Мы просто молча смотрели друг на друга и молчали. Оба беспокоились друг за друга: я боялся по понятным причинам, а Пэрриш молился, чтобы я не полез в эту ситуацию.
Эта ночь прошла спокойно: мы оба спали как убитые. Хотя, мы и так были морально вымученными буквально за час. Было такое чувство, что из нас вытащили все эмоции.
Глава 8
У меня была тайна. Единственное, что я хранил в секрете от Малкольма. Как я уже говорил, я хранил все его черновики и в конце января заказал в типографии печать нескольких копий его книги: для него, для себя и для Аннабель – но ничего не сказал Пэрришу. Собирался сделать ему сюрприз на день рождения.
– Говард?
– М? – я оторвался от химии.
– Ты мне так и не рассказал о вашем рандеву, – сосредоточенный на чём-то Пэрриш неожиданно повеселел.
– Ну… Я купил ей букет белых роз и валентинку, пришёл на полчаса раньше, она – спустя несколько минут…
– Неужели ты забыл все эмоции там? – Пэрриш явно был недоволен моим монотонным рассказом.
– Она была очень красива, прямо сияла. Она рассказала мне почти о каждой картине, у которой мы останавливались. Мы пробыли там несколько часов, уже стемнело, и я решил проводить её домой.
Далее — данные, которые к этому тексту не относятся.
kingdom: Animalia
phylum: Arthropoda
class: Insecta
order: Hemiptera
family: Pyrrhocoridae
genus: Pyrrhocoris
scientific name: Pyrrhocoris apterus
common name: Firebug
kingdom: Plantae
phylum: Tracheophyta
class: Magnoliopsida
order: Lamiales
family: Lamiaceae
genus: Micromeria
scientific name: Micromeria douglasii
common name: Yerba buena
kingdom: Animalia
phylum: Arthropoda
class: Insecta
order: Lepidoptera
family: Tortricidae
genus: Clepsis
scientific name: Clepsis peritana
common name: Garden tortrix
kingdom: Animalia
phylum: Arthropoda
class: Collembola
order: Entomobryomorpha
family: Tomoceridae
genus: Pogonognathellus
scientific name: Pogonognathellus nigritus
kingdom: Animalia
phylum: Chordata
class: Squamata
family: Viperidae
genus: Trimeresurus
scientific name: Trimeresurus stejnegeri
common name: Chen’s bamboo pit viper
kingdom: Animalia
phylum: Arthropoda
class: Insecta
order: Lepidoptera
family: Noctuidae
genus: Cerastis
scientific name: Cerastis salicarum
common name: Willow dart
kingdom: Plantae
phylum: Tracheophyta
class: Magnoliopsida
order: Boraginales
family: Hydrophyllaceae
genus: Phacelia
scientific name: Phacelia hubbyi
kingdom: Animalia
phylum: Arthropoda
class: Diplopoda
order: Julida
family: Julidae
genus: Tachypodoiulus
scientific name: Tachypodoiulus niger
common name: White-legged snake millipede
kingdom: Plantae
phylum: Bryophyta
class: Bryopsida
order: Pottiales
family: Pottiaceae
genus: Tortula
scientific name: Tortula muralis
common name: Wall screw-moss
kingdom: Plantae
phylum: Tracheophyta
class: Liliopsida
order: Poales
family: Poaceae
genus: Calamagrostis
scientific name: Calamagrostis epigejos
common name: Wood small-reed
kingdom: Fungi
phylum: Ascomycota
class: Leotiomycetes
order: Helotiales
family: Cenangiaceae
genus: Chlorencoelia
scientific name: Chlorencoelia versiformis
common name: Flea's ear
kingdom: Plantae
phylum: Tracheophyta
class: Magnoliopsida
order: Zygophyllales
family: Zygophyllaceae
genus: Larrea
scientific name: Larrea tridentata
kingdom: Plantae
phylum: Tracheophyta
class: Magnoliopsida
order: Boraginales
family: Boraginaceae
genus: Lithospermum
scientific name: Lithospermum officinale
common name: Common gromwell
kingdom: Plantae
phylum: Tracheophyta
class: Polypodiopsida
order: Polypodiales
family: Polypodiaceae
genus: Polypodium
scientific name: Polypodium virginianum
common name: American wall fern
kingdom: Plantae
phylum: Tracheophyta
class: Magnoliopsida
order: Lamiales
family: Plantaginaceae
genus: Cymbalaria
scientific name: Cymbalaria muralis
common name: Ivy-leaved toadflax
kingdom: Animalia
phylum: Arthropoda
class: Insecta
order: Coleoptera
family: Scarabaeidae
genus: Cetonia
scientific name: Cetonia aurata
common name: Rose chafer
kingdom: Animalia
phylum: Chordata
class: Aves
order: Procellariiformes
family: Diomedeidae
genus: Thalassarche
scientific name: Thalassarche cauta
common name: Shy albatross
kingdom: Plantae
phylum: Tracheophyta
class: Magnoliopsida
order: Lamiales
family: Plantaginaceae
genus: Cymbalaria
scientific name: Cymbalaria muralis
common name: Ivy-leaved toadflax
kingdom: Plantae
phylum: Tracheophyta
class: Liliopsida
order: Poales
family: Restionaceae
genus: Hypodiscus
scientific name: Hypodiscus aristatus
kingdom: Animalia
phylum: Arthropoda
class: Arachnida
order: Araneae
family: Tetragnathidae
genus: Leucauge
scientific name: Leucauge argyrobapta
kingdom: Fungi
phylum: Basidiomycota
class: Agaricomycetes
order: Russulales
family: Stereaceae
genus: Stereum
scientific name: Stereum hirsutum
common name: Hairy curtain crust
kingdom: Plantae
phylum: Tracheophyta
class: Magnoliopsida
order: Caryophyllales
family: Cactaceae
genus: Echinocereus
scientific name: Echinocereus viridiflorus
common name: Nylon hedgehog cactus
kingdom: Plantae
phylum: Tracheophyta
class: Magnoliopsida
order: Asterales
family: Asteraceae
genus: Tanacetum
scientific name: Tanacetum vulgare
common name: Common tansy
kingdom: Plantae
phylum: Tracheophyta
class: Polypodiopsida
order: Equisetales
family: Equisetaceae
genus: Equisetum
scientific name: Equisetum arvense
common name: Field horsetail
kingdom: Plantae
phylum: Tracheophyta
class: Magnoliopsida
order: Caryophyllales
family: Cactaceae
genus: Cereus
Она держала меня под руку, чтобы не поскользнуться.
– Единственным произведением искусства, на которое ты смотрел, была она. И всё? – Пэрриш посмотрел на меня из-под очков, – Ни разу не обнял, не поцеловал?
– А должен был? Ты же мне ничего не сказал, великий покоритель дамских сердец. Прекрати, Пэрриш, мы знакомы сколько? Не больше месяца.
– Но ты уже влюблён по уши, Адам. А я уже подбираю галстук на вашу свадьбу, не разочаровывай друга, – он надо мной издевался.
– Вот сам пойдёшь на свидание, сам будешь делать всё, что захочешь.